Prior to coming back to a law firm, I worked for a long time as counsel to Chicago-based investor, Sam Zell, at his personal investment firm. Sam is a legendary investor, and in my time there, we worked on a plethora of “hairy deals” as we called them - complex, often distressed, and always challenging. I still keep an eye on what Sam is doing and saying, so I got excited when he was interviewed by Bloomberg News on Tuesday. (link) This statement of his particularly struck me:

“Bankruptcies are what you need to clear markets and what you need to end recessions and dips,” Zell said. “The fact that there’s a lot more distressed players today will help clear the market, but it also means that there aren’t anywhere near as many opportunities as there were in the past.”

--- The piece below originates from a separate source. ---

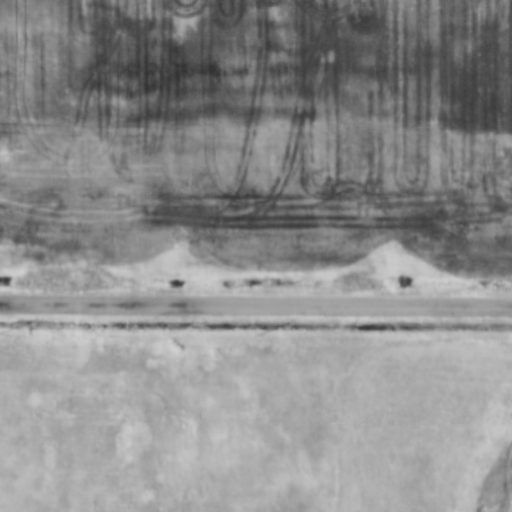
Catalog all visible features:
road: (255, 301)
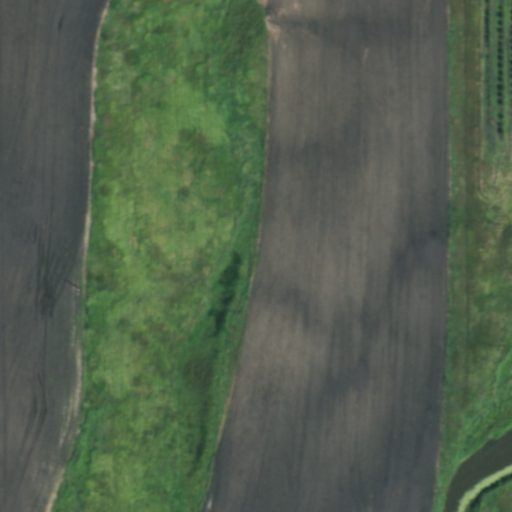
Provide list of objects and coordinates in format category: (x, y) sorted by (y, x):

What Sam is saying is that bankruptcy is a key tool for industries to work through economic cycles. Among other things (and I’m very much generalizing here), it allows companies to renegotiate debts and right-size capital structures, or provide an orderly sale of the business shed of many burdensome liabilities, while keeping creditor lawsuits at bay (bankruptcy laws “stay” pending lawsuits). But, as we all know, non-hemp cannabis (and ancillary) businesses can’t use this tool (link), and state offerings such as receivership and assignment for the benefit of creditors simply don’t offer an equivalent (or, frankly, useful) solution to either debtors or creditors.

In other words, without bankruptcy, the non-hemp cannabis industry does not have an efficient or productive way to “clear” the market. Without a change to the U.S. Bankruptcy Code, or a radically different interpretation of the existing Code by U.S. Bankruptcy Courts, for non-hemp cannabis, Sam’s words of wisdom are, unfortunately, like dust in the wind.